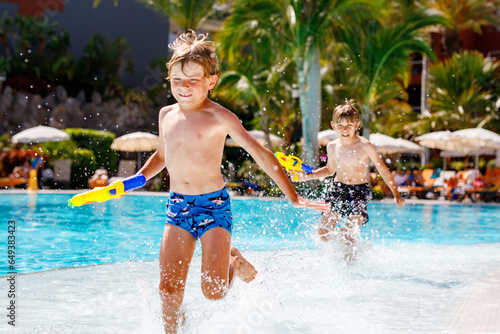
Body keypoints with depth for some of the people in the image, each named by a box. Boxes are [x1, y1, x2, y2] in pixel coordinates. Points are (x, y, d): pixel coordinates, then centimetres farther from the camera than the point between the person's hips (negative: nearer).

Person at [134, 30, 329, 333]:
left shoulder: (219, 117, -9)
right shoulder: (167, 115, 9)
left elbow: (261, 154, -10)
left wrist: (293, 196, -14)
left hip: (213, 205, -4)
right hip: (177, 206, 5)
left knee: (213, 291, -8)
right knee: (169, 288, -2)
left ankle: (235, 263, 24)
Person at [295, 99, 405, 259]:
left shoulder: (365, 146, -11)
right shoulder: (332, 147, 2)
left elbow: (382, 169, -5)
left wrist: (396, 193, -8)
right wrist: (305, 176, 12)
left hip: (359, 191, -4)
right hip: (337, 189, 4)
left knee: (348, 237, -8)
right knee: (323, 234, 0)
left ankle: (350, 260, 20)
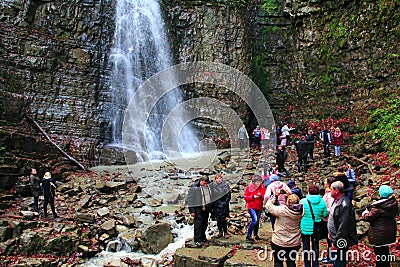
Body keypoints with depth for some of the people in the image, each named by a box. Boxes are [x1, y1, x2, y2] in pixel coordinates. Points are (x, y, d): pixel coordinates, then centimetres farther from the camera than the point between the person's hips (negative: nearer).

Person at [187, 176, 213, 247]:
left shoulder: (208, 187, 6)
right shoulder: (194, 187, -14)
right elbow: (190, 199, -12)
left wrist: (211, 207, 19)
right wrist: (192, 211, -14)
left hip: (206, 209, 7)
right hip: (198, 209, -6)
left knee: (205, 223, 13)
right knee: (198, 224, -7)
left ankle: (203, 238, 27)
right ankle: (197, 240, -1)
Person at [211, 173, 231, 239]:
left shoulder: (225, 185, -2)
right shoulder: (213, 185, 3)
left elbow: (228, 195, -1)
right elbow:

*PROBLEM STATEMENT:*
Set out every line of the listing above as a numbered list, dropping the blank lines and leaving out the pictures.

*RESPONSE TO THE EXERCISE:*
1. Body keypoints with depth for some of the people in the image, each named by a box. Boxes are [x1, y1, x2, y2] in pixel coordinates. Points are (x, y, d): pixel coordinates, then centimetres farther from the camera than the point between the person's hips (negative: nearer).
2. Person at [134, 30, 329, 333]:
3. left shoulder: (219, 117, -9)
4. right shoulder: (167, 115, 9)
5. left elbow: (261, 154, -10)
6. left wrist: (293, 196, -14)
7. left hip: (213, 205, -4)
8. right hip: (177, 206, 5)
9. left knee: (213, 291, -8)
10. right knee: (169, 288, -2)
11. left ankle: (235, 263, 24)
12. Person at [295, 99, 405, 259]:
13. left shoulder: (365, 146, -11)
14. right shoulder: (332, 147, 2)
15. left elbow: (382, 169, -5)
16. left wrist: (396, 193, -8)
17. right wrist: (305, 176, 12)
18. left hip: (359, 191, -4)
19. right hip: (337, 189, 4)
20. left knee: (348, 237, -8)
21. right knee: (323, 234, 0)
22. left ankle: (350, 260, 20)
23. Body keypoints with depth for some of the people in the image, each named by a box. Boxes are [x1, y1, x2, y2] in pixel coordinates. Points are (x, y, d): pixel coordinates, then centimetres farther from the camera than the point between the person's hips (negative: nearer).
24. Person at [187, 176, 213, 247]:
25. left shoulder: (208, 187, 6)
26. right shoulder: (194, 187, -14)
27. right elbow: (190, 199, -12)
28. left wrist: (211, 207, 19)
29. right wrist: (192, 211, -14)
30. left hip: (206, 209, 7)
31. right hip: (198, 209, -6)
32. left knee: (205, 223, 13)
33. right knee: (198, 224, -7)
34. left ankle: (203, 238, 27)
35. right ankle: (197, 240, -1)
36. Person at [211, 173, 231, 239]:
37. left shoulder: (225, 185, -2)
38. right shoulder: (213, 185, 3)
39. left elbow: (228, 195, -1)
40. right elbow:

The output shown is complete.